AeroPython / flight-safety-analysis

Analysis of aircraft accidents data
MIT License
18 stars 16 forks source link

Database access #4

Open AlexS12 opened 6 years ago

AlexS12 commented 6 years ago

Currently some functions under flight_safety/queries are provided to access to the data base filter following a criteria and return a DataFrame with the suitable column types.

Issues:

Would something like sqlalchemy (https://www.sqlalchemy.org/) or pypika (https://github.com/kayak/pypika) help here?

astrojuanlu commented 6 years ago

Regarding the filtering: the more functions you provide, the more you approach to reimplement SQL... SQLAlchemy won't be of much help here, since it's intended to serve as an abstraction layer to several databases, and if I understand correctly, our data will always be in SQLite. For arbitrary queries, I think users will have to learn SQL anyway.
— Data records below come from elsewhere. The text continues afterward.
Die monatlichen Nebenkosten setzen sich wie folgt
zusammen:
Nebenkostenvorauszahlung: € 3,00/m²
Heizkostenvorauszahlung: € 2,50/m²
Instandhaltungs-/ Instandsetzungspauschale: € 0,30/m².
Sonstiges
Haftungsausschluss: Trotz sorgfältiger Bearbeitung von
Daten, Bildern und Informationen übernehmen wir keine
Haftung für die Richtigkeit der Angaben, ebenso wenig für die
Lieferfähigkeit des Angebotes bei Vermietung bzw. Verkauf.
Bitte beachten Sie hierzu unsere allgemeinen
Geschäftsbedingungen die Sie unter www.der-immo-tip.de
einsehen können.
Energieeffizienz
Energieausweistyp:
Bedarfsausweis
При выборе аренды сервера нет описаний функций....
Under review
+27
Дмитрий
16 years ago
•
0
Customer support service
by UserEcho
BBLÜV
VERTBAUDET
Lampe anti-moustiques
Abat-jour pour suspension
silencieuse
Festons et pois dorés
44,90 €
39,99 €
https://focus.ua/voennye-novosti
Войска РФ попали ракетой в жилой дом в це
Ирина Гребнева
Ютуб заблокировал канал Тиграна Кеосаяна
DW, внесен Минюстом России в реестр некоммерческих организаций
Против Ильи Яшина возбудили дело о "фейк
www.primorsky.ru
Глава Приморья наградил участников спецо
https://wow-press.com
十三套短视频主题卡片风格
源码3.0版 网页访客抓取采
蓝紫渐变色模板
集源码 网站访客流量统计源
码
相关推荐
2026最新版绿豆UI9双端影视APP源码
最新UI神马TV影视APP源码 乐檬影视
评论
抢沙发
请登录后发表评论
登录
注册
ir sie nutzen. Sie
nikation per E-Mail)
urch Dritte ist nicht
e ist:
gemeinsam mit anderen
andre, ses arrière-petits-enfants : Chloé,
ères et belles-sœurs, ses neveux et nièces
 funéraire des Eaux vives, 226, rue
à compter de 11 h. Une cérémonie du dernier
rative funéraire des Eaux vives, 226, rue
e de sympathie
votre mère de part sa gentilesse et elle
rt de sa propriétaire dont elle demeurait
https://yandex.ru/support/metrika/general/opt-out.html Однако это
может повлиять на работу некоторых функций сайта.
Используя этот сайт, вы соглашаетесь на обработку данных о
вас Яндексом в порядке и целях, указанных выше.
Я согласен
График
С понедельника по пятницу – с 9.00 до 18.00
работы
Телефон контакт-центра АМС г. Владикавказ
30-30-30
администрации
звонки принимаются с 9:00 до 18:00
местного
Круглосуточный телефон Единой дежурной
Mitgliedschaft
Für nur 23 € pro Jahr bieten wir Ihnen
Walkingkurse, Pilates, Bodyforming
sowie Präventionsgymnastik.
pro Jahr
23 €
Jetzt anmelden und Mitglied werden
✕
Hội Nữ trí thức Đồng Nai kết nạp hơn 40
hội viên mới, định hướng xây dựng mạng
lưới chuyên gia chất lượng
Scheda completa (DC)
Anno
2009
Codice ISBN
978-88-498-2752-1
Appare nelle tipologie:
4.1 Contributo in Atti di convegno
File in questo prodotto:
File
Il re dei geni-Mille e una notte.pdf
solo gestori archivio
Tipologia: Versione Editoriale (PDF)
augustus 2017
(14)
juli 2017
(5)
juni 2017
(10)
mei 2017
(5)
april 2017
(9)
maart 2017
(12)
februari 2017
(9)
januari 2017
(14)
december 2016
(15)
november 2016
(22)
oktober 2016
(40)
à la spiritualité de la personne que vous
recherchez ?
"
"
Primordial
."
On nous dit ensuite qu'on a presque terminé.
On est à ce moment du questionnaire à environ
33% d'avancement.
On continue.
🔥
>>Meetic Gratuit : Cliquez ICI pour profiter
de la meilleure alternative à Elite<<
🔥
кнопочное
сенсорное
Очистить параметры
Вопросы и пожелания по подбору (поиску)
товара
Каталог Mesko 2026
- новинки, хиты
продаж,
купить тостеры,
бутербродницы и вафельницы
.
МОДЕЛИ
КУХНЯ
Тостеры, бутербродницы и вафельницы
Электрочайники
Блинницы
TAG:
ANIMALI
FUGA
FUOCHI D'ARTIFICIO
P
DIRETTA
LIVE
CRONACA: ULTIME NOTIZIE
If pandas dtype inference is not working well, some manual work will be needed... This is unavoidable and someone has to do it. A series of transformations should be written to prepare the data and present it with a clean schema. Welcome to the "data wrangling" world :cowboy_hat_face:

AlexS12 commented 6 years ago

This is related to https://github.com/AeroPython/flight-safety-analysis/issues/2, but given that we have to transform the database from access, would it be a good approach to transform it a to an hdf5 file with the suitable dtypes? That would remove the dtype inference from filtering functions and we wouldn't use SQL anymore.

astrojuanlu commented 6 years ago

I don't have experience reading multi-table HDF5 files and not everyone loves the format, so I cannot comment here.

AlexS12 commented 6 years ago

Thanks for the link! Moving this kind of data from a SQL database to an hdf5 does not seem a sensible option.